My Lords, as was pointed out by the noble Lord, Lord Avebury, in the last few years several cases have exposed such weaknesses in the wording of the Race Relations Act 1968. The most recent example has been the case of Mr. Sherrington that was referred to in this debate. This was a clear case of colour discrimination. Mr. Sherrington was born in this country; he is a coloured Englishman. Incidentally, his British citizenship was never referred to. He became a member of a working men's club in Preston, I believe it was. This club had no colour bar. Members of this type of club qualify to become associates of clubs in other districts, and are entitled to enjoy the facilities offered by these other clubs. However, as has been said, when Mr. Sherrington visited the Dockers' Labour Club, he was asked to leave, because this club exercises a colour bar. The matter was reported to the Race Relations Board, who brought an action against the Dockers' Labour Club in Manchester County Court, and judgment was given in favour of the Race Relations Board.

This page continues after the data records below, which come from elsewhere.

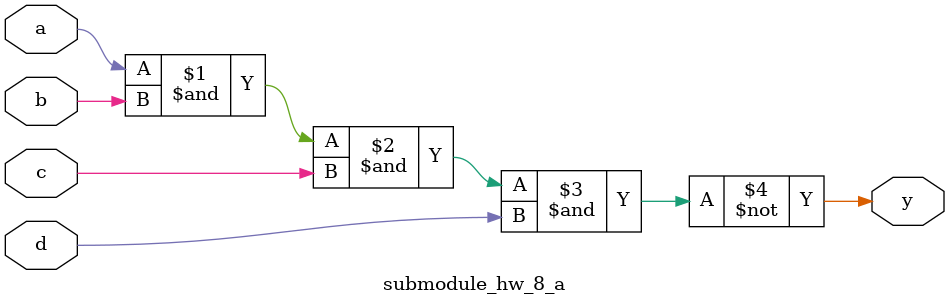
<source format=v>
module submodule_hw_8_a(
    output wire y,
    input wire a,b,c,d
);

nand U0 (y, a, b, c, d);
endmodule


</source>
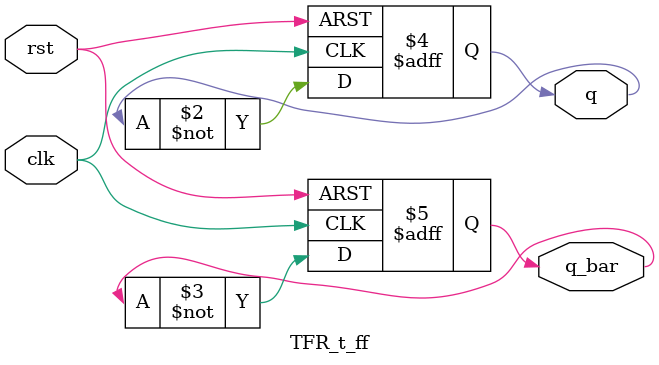
<source format=v>
module TFR_t_ff(
				input clk,
				input rst,
				output reg q,
				output reg q_bar
				);

always @(posedge clk or posedge rst)
begin
	if(rst)
	begin
		q <= 0;
		q_bar <= 1;  	
	end
	else
	begin
		q <= ~q;
		q_bar <= ~q_bar;
	end
end

endmodule
</source>
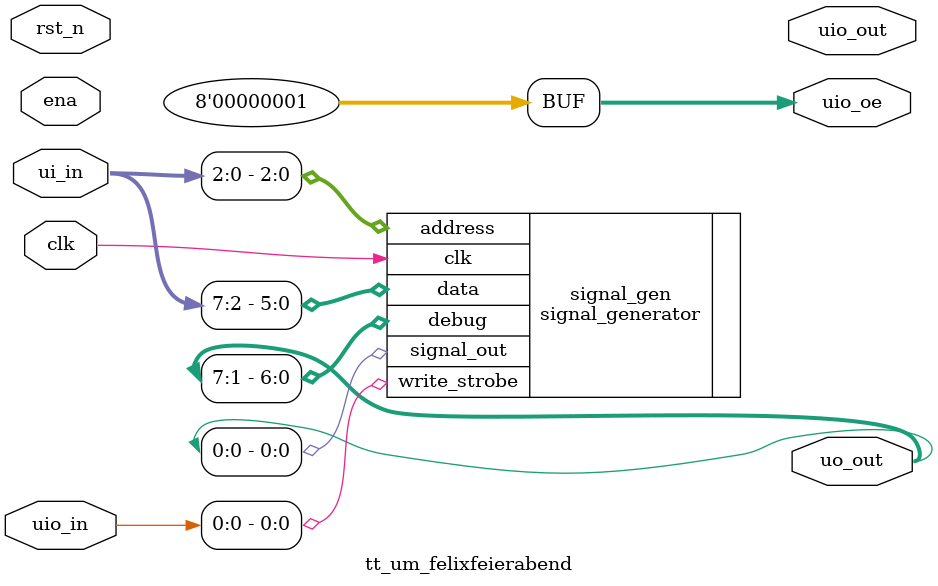
<source format=v>
module tt_um_felixfeierabend (
    input  wire [7:0] ui_in,    // Dedicated inputs
    output wire [7:0] uo_out,   // Dedicated outputs
    input  wire [7:0] uio_in,   // IOs: Input path
    output wire [7:0] uio_out,  // IOs: Output path
    output wire [7:0] uio_oe,   // IOs: Enable path (active high: 0=input, 1=output)
    input  wire       ena,      // will go high when the design is enabled
    input  wire       clk,      // clock
    input  wire       rst_n     // reset_n - low to reset
);

signal_generator signal_gen (
    .clk(clk),
    .write_strobe(uio_in[0]),
    .address(ui_in[2:0]),
    .data(ui_in[7:2]),
    .signal_out(uo_out[0]),
    .debug(uo_out[7:1])
);

assign uio_oe = 8'b00000001;

endmodule
</source>
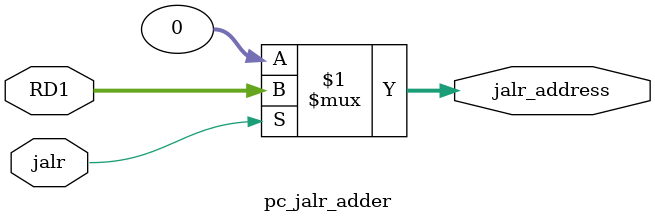
<source format=v>
module pc_jalr_adder(jalr , RD1 , jalr_address);
        input jalr;
        input [31:0] RD1;
        output [31:0] jalr_address;

        assign jalr_address = (jalr) ? RD1 : 32'b0;

endmodule
</source>
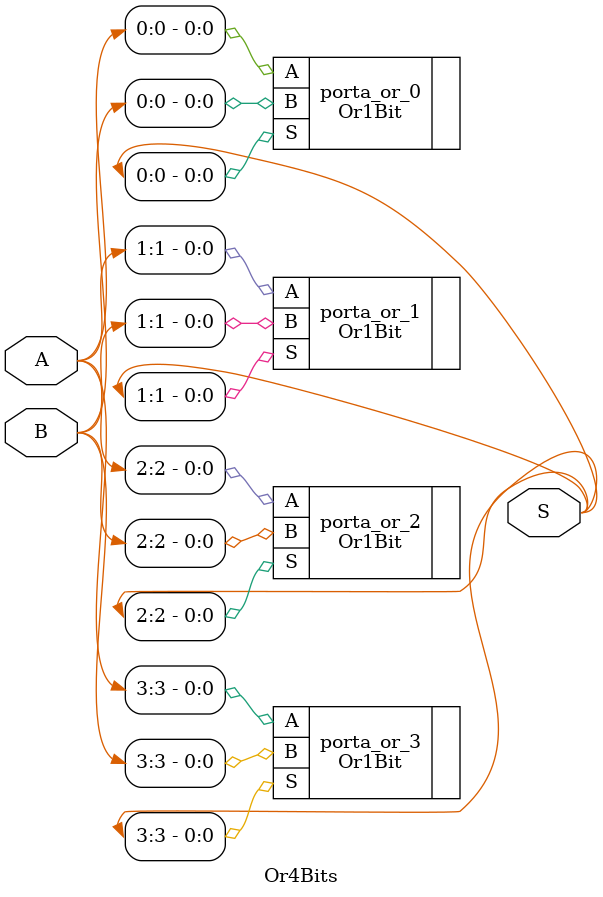
<source format=v>
module Or4Bits (
    output [3:0] S, // O vetor de resultante.
    input [3:0] A,
    input [3:0] B
);

    // A implementação usa 4 instâncias do módulo Or1Bit, uma para cada par de bits.
    // S[0] = A[0] OR B[0]
    Or1Bit porta_or_0 (
        .S(S[0]),
        .A(A[0]),
        .B(B[0])
    );

    // S[1] = A[1] OR B[1]
    Or1Bit porta_or_1 (
        .S(S[1]),
        .A(A[1]),
        .B(B[1])
    );

    // S[2] = A[2] OR B[2]
    Or1Bit porta_or_2 (
        .S(S[2]),
        .A(A[2]),
        .B(B[2])
    );

    // S[3] = A[3] OR B[3]
    Or1Bit porta_or_3 (
        .S(S[3]),
        .A(A[3]),
        .B(B[3])
    );

endmodule
</source>
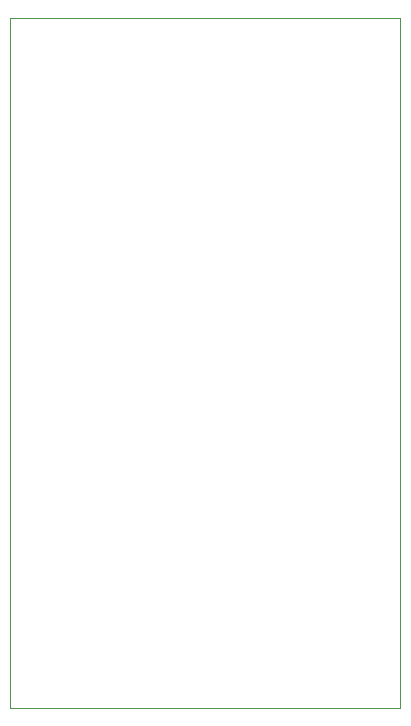
<source format=gbr>
%TF.GenerationSoftware,KiCad,Pcbnew,7.0.5*%
%TF.CreationDate,2024-03-13T05:49:52+05:30*%
%TF.ProjectId,standalone_arduino,7374616e-6461-46c6-9f6e-655f61726475,rev?*%
%TF.SameCoordinates,Original*%
%TF.FileFunction,Profile,NP*%
%FSLAX46Y46*%
G04 Gerber Fmt 4.6, Leading zero omitted, Abs format (unit mm)*
G04 Created by KiCad (PCBNEW 7.0.5) date 2024-03-13 05:49:52*
%MOMM*%
%LPD*%
G01*
G04 APERTURE LIST*
%TA.AperFunction,Profile*%
%ADD10C,0.100000*%
%TD*%
G04 APERTURE END LIST*
D10*
X152400000Y-55880000D02*
X185420000Y-55880000D01*
X185420000Y-114300000D01*
X152400000Y-114300000D01*
X152400000Y-55880000D01*
M02*

</source>
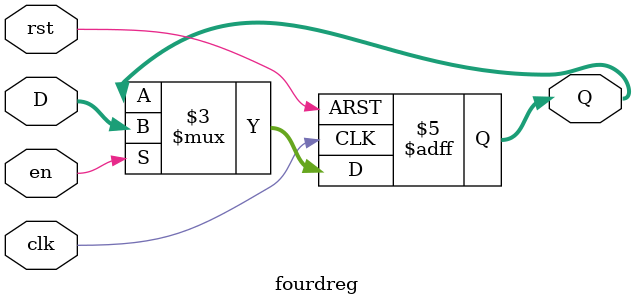
<source format=v>
`timescale 1ns / 1ps


module fourdreg(input [3:0] D,
	input clk, en, rst,
	output reg [3:0] Q
    );

always@(posedge clk, posedge rst) begin
	if(rst) Q<=4'b0000;
	else if (en) Q<=D;
	else Q<=Q;
end
endmodule

</source>
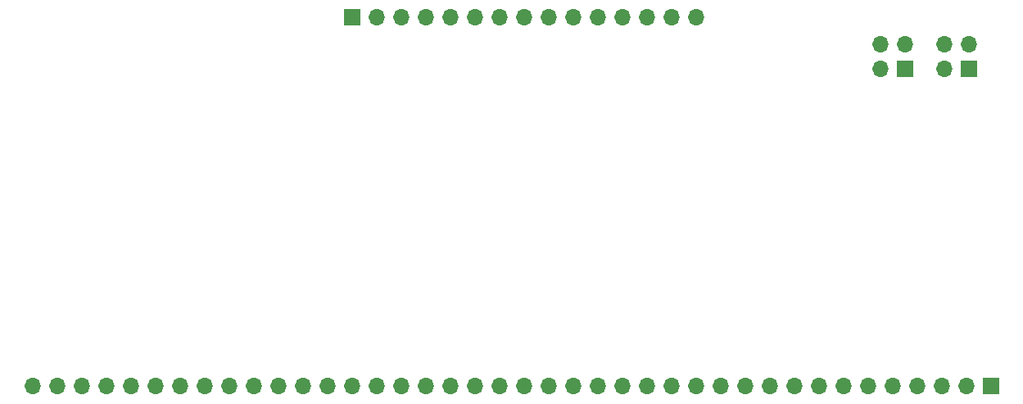
<source format=gbr>
%TF.GenerationSoftware,KiCad,Pcbnew,(6.0.0-0)*%
%TF.CreationDate,2022-01-25T13:08:08-05:00*%
%TF.ProjectId,EEPROM-Board,45455052-4f4d-42d4-926f-6172642e6b69,rev?*%
%TF.SameCoordinates,Original*%
%TF.FileFunction,Soldermask,Bot*%
%TF.FilePolarity,Negative*%
%FSLAX46Y46*%
G04 Gerber Fmt 4.6, Leading zero omitted, Abs format (unit mm)*
G04 Created by KiCad (PCBNEW (6.0.0-0)) date 2022-01-25 13:08:08*
%MOMM*%
%LPD*%
G01*
G04 APERTURE LIST*
%ADD10R,1.700000X1.700000*%
%ADD11O,1.700000X1.700000*%
G04 APERTURE END LIST*
D10*
%TO.C,J4*%
X205227000Y-80772000D03*
D11*
X202687000Y-80772000D03*
X200147000Y-80772000D03*
X197607000Y-80772000D03*
X195067000Y-80772000D03*
X192527000Y-80772000D03*
X189987000Y-80772000D03*
X187447000Y-80772000D03*
X184907000Y-80772000D03*
X182367000Y-80772000D03*
X179827000Y-80772000D03*
X177287000Y-80772000D03*
X174747000Y-80772000D03*
X172207000Y-80772000D03*
X169667000Y-80772000D03*
X167127000Y-80772000D03*
X164587000Y-80772000D03*
X162047000Y-80772000D03*
X159507000Y-80772000D03*
X156967000Y-80772000D03*
X154427000Y-80772000D03*
X151887000Y-80772000D03*
X149347000Y-80772000D03*
X146807000Y-80772000D03*
X144267000Y-80772000D03*
X141727000Y-80772000D03*
X139187000Y-80772000D03*
X136647000Y-80772000D03*
X134107000Y-80772000D03*
X131567000Y-80772000D03*
X129027000Y-80772000D03*
X126487000Y-80772000D03*
X123947000Y-80772000D03*
X121407000Y-80772000D03*
X118867000Y-80772000D03*
X116327000Y-80772000D03*
X113787000Y-80772000D03*
X111247000Y-80772000D03*
X108707000Y-80772000D03*
X106167000Y-80772000D03*
%TD*%
%TO.C,J1*%
X174757000Y-42672000D03*
X172217000Y-42672000D03*
X169677000Y-42672000D03*
X167137000Y-42672000D03*
X164597000Y-42672000D03*
X162057000Y-42672000D03*
X159517000Y-42672000D03*
X156977000Y-42672000D03*
X154437000Y-42672000D03*
X151897000Y-42672000D03*
X149357000Y-42672000D03*
X146817000Y-42672000D03*
X144277000Y-42672000D03*
X141737000Y-42672000D03*
D10*
X139197000Y-42672000D03*
%TD*%
D11*
%TO.C,J3*%
X200406000Y-45461000D03*
X202946000Y-45461000D03*
X200406000Y-48001000D03*
D10*
X202946000Y-48001000D03*
%TD*%
%TO.C,J2*%
X196347000Y-48006000D03*
D11*
X193807000Y-48006000D03*
X196347000Y-45466000D03*
X193807000Y-45466000D03*
%TD*%
M02*

</source>
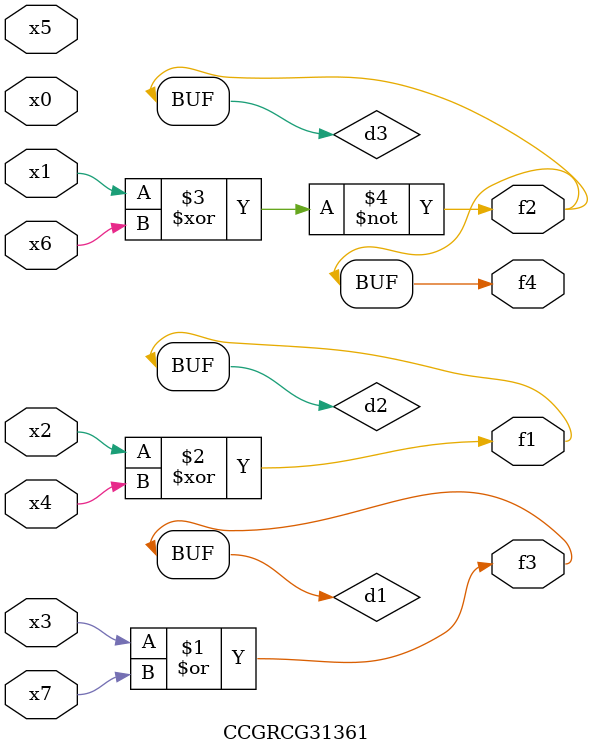
<source format=v>
module CCGRCG31361(
	input x0, x1, x2, x3, x4, x5, x6, x7,
	output f1, f2, f3, f4
);

	wire d1, d2, d3;

	or (d1, x3, x7);
	xor (d2, x2, x4);
	xnor (d3, x1, x6);
	assign f1 = d2;
	assign f2 = d3;
	assign f3 = d1;
	assign f4 = d3;
endmodule

</source>
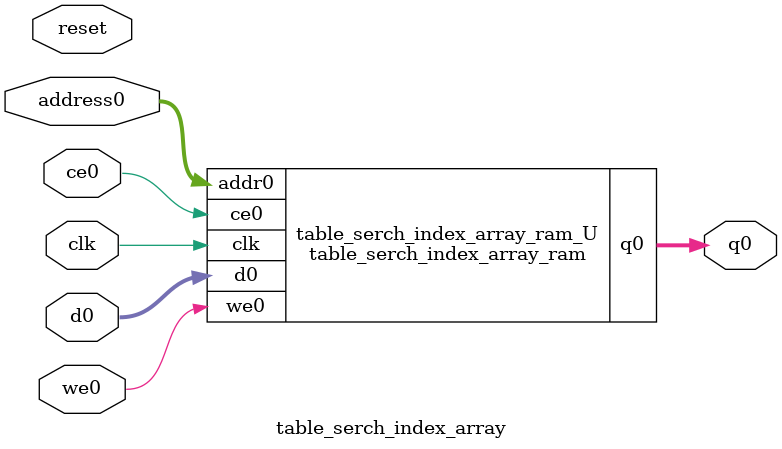
<source format=v>
`timescale 1 ns / 1 ps
module table_serch_index_array_ram (addr0, ce0, d0, we0, q0,  clk);

parameter DWIDTH = 32;
parameter AWIDTH = 3;
parameter MEM_SIZE = 6;

input[AWIDTH-1:0] addr0;
input ce0;
input[DWIDTH-1:0] d0;
input we0;
output reg[DWIDTH-1:0] q0;
input clk;

reg [DWIDTH-1:0] ram[0:MEM_SIZE-1];




always @(posedge clk)  
begin 
    if (ce0) begin
        if (we0) 
            ram[addr0] <= d0; 
        q0 <= ram[addr0];
    end
end


endmodule

`timescale 1 ns / 1 ps
module table_serch_index_array(
    reset,
    clk,
    address0,
    ce0,
    we0,
    d0,
    q0);

parameter DataWidth = 32'd32;
parameter AddressRange = 32'd6;
parameter AddressWidth = 32'd3;
input reset;
input clk;
input[AddressWidth - 1:0] address0;
input ce0;
input we0;
input[DataWidth - 1:0] d0;
output[DataWidth - 1:0] q0;



table_serch_index_array_ram table_serch_index_array_ram_U(
    .clk( clk ),
    .addr0( address0 ),
    .ce0( ce0 ),
    .we0( we0 ),
    .d0( d0 ),
    .q0( q0 ));

endmodule


</source>
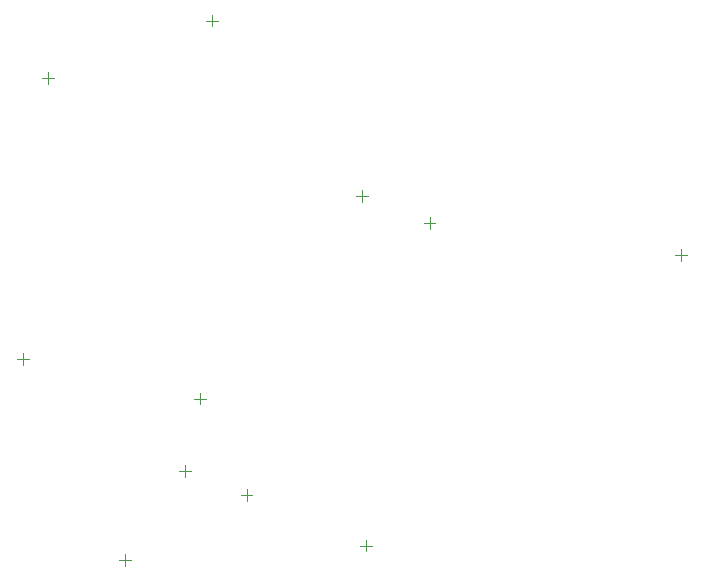
<source format=gbr>
%TF.GenerationSoftware,Altium Limited,Altium Designer,25.1.2 (22)*%
G04 Layer_Color=0*
%FSLAX25Y25*%
%MOIN*%
%TF.SameCoordinates,C6B27E67-7A8A-4C38-9DB9-D7D7B609FA95*%
%TF.FilePolarity,Positive*%
%TF.FileFunction,Other,Top_Component_Center*%
%TF.Part,Single*%
G01*
G75*
%TA.AperFunction,NonConductor*%
%ADD45C,0.00394*%
D45*
X227555Y212000D02*
X231492D01*
X229524Y210032D02*
Y213968D01*
X225394Y84031D02*
Y87968D01*
X223425Y86000D02*
X227362D01*
X278827Y37000D02*
X282764D01*
X280795Y35032D02*
Y38969D01*
X238976Y53937D02*
X242913D01*
X240945Y51968D02*
Y55905D01*
X220472Y59842D02*
Y63779D01*
X218504Y61811D02*
X222441D01*
X200394Y30315D02*
Y34252D01*
X198425Y32283D02*
X202362D01*
X385827Y131890D02*
Y135827D01*
X383858Y133858D02*
X387795D01*
X166535Y97244D02*
Y101181D01*
X164567Y99213D02*
X168504D01*
X300000Y144488D02*
X303937D01*
X301969Y142520D02*
Y146457D01*
X277559Y153543D02*
X281496D01*
X279528Y151575D02*
Y155512D01*
X174803Y190945D02*
Y194882D01*
X172835Y192913D02*
X176772D01*
%TF.MD5,a8384b7c4215e5074751738328c5bc6a*%
M02*

</source>
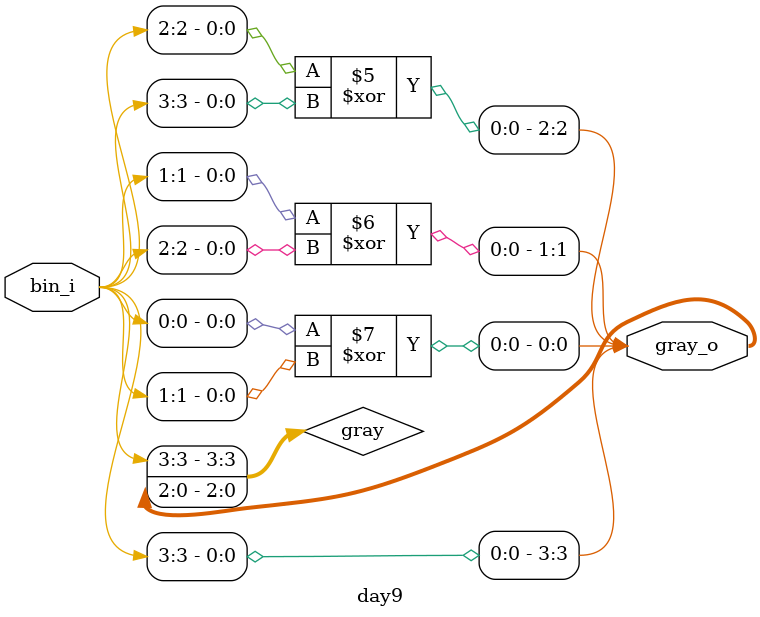
<source format=sv>

module day9 #(
  parameter VEC_W = 4
)(
  input     wire[VEC_W-1:0] bin_i,
  output    wire[VEC_W-1:0] gray_o

);

  logic[VEC_W-1:0] gray;
  assign gray_o = gray;

  always_comb begin
    // Initialize one-hot output to 0
    gray[VEC_W-1] = bin_i[VEC_W-1];
    
    for (int i=VEC_W-2; i >= 0; i--) begin
      gray[i] = bin_i[i] ^ bin_i[i+1];
    end
  end
endmodule

</source>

The Dockers' Labour Club proceeded to appeal to the House of Lords, where five noble and learned Lords reversed the judgment and allowed the appeal. Briefly, as I understand it, and as the noble Lord, Lord Avebury, pointed out, the question on which this final judgment turned was on the definition of the meaning of the words "private or public" as applied to the Dockers' Labour Club. Obviously there was doubt and ambiguity about the interpretation of these words or this case would not have reached the House of Lords—nor, I may add, would it have had such a barren result.

Further, I find it hard to believe that these noble and learned judges were unaware of the intention of Parliament in the Race Relations Act. So I will risk the accusation of gross ignorance of the law, and a charge of bias—I plead guilty on both counts—and ask the question, "Why was it not possible to give Mr. Sherrington the benefit of the doubt?". Anyone reading the statements made by these distinguished noble and learned Lords—anyone trying to understand the verbal contortions and legal acrobatics—might be excused for thinking that this judgment was unfair. They might even wonder whether the appeal allowed to the Dockers' Labour Club was a forensic misinterpretation of the intention of Parliament which ran counter to what Parliament meant to say. I mean no disrespect to these noble and learned Lords, but I venture to say that if similar judgments follow in cases of racial discrimination such as this—and the noble Lord, Lord Avebury pointed this out, too —it might be that the House of Lords, the highest court of appeal in the land, will acquire the reputation of being the last bastion of injustice.

My Lords, colour discrimination is per-haps the meanest discrimination of all, because it is the most primitive and irrational. It is most important and urgent that the Government should examine and review all aspects of discrimination in our national life so that our laws may properly reflect the intentions of Parliament as understood by the public at large, and not only by lawyers. The ball is now in the Government's court.